A decision-analytic model was designed using TreeAge software to determine the optimal gestational age for delivery of a theoretical cohort of 10,000 women with a history of a prior stillbirth. The model options ranged from delivery at 37 weeks up to 41 weeks' gestation. At each week the model accounts for expectant management with four possible outcomes: (1) spontaneous delivery; (2) medically-indicated delivery; (3) recurrent stillbirth; or (4) expectant management with scheduled induction. Probability and cost estimates were derived from published literature. Primary outcomes included recurrent antepartum stillbirth, neonatal death, respiratory complications, and cerebral palsy. Utility values were assigned to various outcomes and applied to life expectancy to generate quality-adjusted life years (QALYs).

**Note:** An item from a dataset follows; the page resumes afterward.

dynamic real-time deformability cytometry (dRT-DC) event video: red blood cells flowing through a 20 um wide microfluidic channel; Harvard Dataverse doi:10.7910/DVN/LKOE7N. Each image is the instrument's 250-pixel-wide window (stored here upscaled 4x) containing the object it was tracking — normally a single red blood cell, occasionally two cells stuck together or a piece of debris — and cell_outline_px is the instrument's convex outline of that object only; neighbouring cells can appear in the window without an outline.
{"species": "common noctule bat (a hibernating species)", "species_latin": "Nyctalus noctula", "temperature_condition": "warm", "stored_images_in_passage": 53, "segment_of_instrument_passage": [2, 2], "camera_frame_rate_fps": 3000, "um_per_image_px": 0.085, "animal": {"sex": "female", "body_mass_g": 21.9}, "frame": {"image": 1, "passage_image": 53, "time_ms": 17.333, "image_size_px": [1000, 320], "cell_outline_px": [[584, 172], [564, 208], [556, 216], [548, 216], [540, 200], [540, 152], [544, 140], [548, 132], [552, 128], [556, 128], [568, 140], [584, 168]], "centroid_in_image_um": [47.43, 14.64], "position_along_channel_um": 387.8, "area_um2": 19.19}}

Planned delivery at 38 weeks gestation leads to the best outcomes when considering risk of recurrent stillbirth, neonatal morbidities, and maximizing total QALYs (Table). In the cohort of 10,000 women, delivery at 38 weeks gestation leads to 6 fewer recurrent stillbirths than 39 weeks gestation, but 2 additional cases of neurodevelopmental morbidity. Sensitivity analyses confirm that delivery at 38 weeks was optimal assuming a women has a 1.03 to 5.97-fold greater risk for recurrent still birth in comparison to the general population. Above a 5.97-fold increase, delivery at 37 weeks gestation was shown to be optimal up to an 8.5-fold increased risk (Figure).
1Neonatal outcomes by gestational age of delivery for women with prior stillbirth (in theoretical cohort of 10,000 women)
Scheduled delivery at 38 weeks gestation is consistent with optimal outcomes in women with prior stillbirth as it decreases the risk of recurrence, while acceptably balancing the risk of early term neonatal morbidities.